4 Phthisis, in a Series of Clinical Studies.
It is an old doctrine that bronchial hemorrhage may be causative of phthisis. This doctrine has been recently revived by Niemeyer and some others. It is disproved by the following clinical facts: in two-thirds of the cases in which hæmoptysis antedates phthisis the development of the latter is after the lapse of a considerable period—weeks, months, or years. The instances are few in which phthisis immediately follows the hemorrhage. The occurrence of hæmoptysis during the course of phthisis, as a rule, is not followed by any increase of the phthisical affection. On the contrary, the local symptoms are not infrequently relieved by the hemorrhage. It is, however, to be remarked that hæmoptysis as a forerunner of phthisis is of much significance. In the larger proportion of cases phthisis follows its occurrence sooner or later. It is to be added, in view of the recent discovery by Koch, that bronchial hemorrhage may proceed from the same local cause which afterward leads to the development of phthisis—namely, the presence of a special micro-organism.

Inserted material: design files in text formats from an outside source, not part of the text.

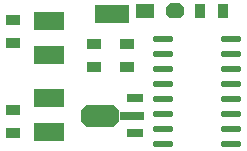
<source format=gtp>
G04*
G04 #@! TF.GenerationSoftware,Altium Limited,Altium Designer,22.2.1 (43)*
G04*
G04 Layer_Color=8421504*
%FSTAX25Y25*%
%MOIN*%
G70*
G04*
G04 #@! TF.SameCoordinates,CAACB314-B994-4A0E-AD61-3740CE87C19C*
G04*
G04*
G04 #@! TF.FilePolarity,Positive*
G04*
G01*
G75*
%ADD17R,0.10000X0.06000*%
%ADD18O,0.07087X0.02165*%
%ADD19R,0.11811X0.05906*%
%ADD20R,0.05512X0.02559*%
%ADD21R,0.08268X0.02559*%
G04:AMPARAMS|DCode=22|XSize=74.8mil|YSize=125.98mil|CornerRadius=0mil|HoleSize=0mil|Usage=FLASHONLY|Rotation=270.000|XOffset=0mil|YOffset=0mil|HoleType=Round|Shape=Octagon|*
%AMOCTAGOND22*
4,1,8,0.06299,0.01870,0.06299,-0.01870,0.04429,-0.03740,-0.04429,-0.03740,-0.06299,-0.01870,-0.06299,0.01870,-0.04429,0.03740,0.04429,0.03740,0.06299,0.01870,0.0*
%
%ADD22OCTAGOND22*%

%ADD23R,0.05000X0.03500*%
%ADD24R,0.03500X0.05000*%
G04:AMPARAMS|DCode=25|XSize=60mil|YSize=50mil|CornerRadius=0mil|HoleSize=0mil|Usage=FLASHONLY|Rotation=0.000|XOffset=0mil|YOffset=0mil|HoleType=Round|Shape=Octagon|*
%AMOCTAGOND25*
4,1,8,0.03000,-0.01250,0.03000,0.01250,0.01750,0.02500,-0.01750,0.02500,-0.03000,0.01250,-0.03000,-0.01250,-0.01750,-0.02500,0.01750,-0.02500,0.03000,-0.01250,0.0*
%
%ADD25OCTAGOND25*%

%ADD26R,0.06000X0.05000*%
D17*
X0017Y-0033091D02*
D03*
Y-0044509D02*
D03*
Y-0018909D02*
D03*
Y-0007491D02*
D03*
D18*
X0054847Y-00135D02*
D03*
Y-00185D02*
D03*
Y-00235D02*
D03*
Y-00285D02*
D03*
Y-00335D02*
D03*
Y-00385D02*
D03*
Y-00435D02*
D03*
Y-00485D02*
D03*
X00775Y-00135D02*
D03*
Y-00185D02*
D03*
Y-00235D02*
D03*
Y-00285D02*
D03*
Y-00335D02*
D03*
Y-00385D02*
D03*
Y-00435D02*
D03*
Y-00485D02*
D03*
D19*
X0038Y-0005D02*
D03*
D20*
X0045687Y-0044905D02*
D03*
Y-0033094D02*
D03*
D21*
X00444Y-0039D02*
D03*
D22*
X0034D02*
D03*
D23*
X0005Y-000726D02*
D03*
Y-001474D02*
D03*
X0005Y-004474D02*
D03*
Y-003726D02*
D03*
X0043Y-002274D02*
D03*
Y-0015259D02*
D03*
X0032Y-001526D02*
D03*
Y-002274D02*
D03*
D24*
X006726Y-0004D02*
D03*
X007474D02*
D03*
D25*
X0059Y-0004D02*
D03*
D26*
X0049D02*
D03*
M02*

</source>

The etiology of pulmonary phthisis not involving any antecedent affections of the lungs nor any appreciable local causes, it would seem to follow that the disease involves either a predisposing or a causative agency elsewhere within the organism; and as, with our present knowledge, the source of this intrinsic agency cannot be localized, it is customary to say that the disease has a constitutional origin. This use of the term constitutional here, as in other instances, expresses an important fact—namely, that the disease is not purely local; that is, attributable solely to extrinsic or any appreciable causes acting on the affected part. At the same time, the term is a confession of the imperfection of our knowledge, inasmuch as it does not specify the nature of the causative or predisposing agency, nor its origin, beyond the statement that it is not local. That the constitutional agency has a special character is a logical inference from the fact that the disease may be said to have such a character. The term vulnerability does not fully express the special character of the constitutional agency. The condition of the constitution which stands in a causative relation to the disease is something more than an undue susceptibility to morbific influences of any kind—a susceptibility giving rise to diseases the nature and seat of which are accidental. The condition is one which has relation both to the character and the situation of the pulmonary affection. Such a condition is expressed by the term cachexia.
It remains to inquire whence arises this phthisical or tuberculous cachexia.
A congenital predisposition or diathesis exists in a certain proportion of cases. This is to be inferred from the number of instances in which several or many members of a household, brothers and sisters, become affected with phthisis. There may or may not be evidence that this predisposition is inherited. An inherited predisposition is to be inferred from the number of the cases in which parents or grandparents were phthisical. While statistical facts show undoubtedly heredity as involving a causative agency, making due allowance for the law of chances, it is important for the physician to bear in mind that a tuberculous parentage involves only a certain measure of liability to phthisis in the offspring. The progenitors of many healthy men and women have been phthisical. There are instances of large families of children in which many have died with phthisis, leaving, however, some who escape this disease and are in all respects healthy.5 The question arises whether in cases of phthisis where there is lack of evidence of a congenital predisposition the diathesis may not be innate. The affirmative answer seems probable in view of the inability oftentimes to find any rational explanation on the supposition that the diathesis has been acquired. Positive data bearing on this question are of course not available.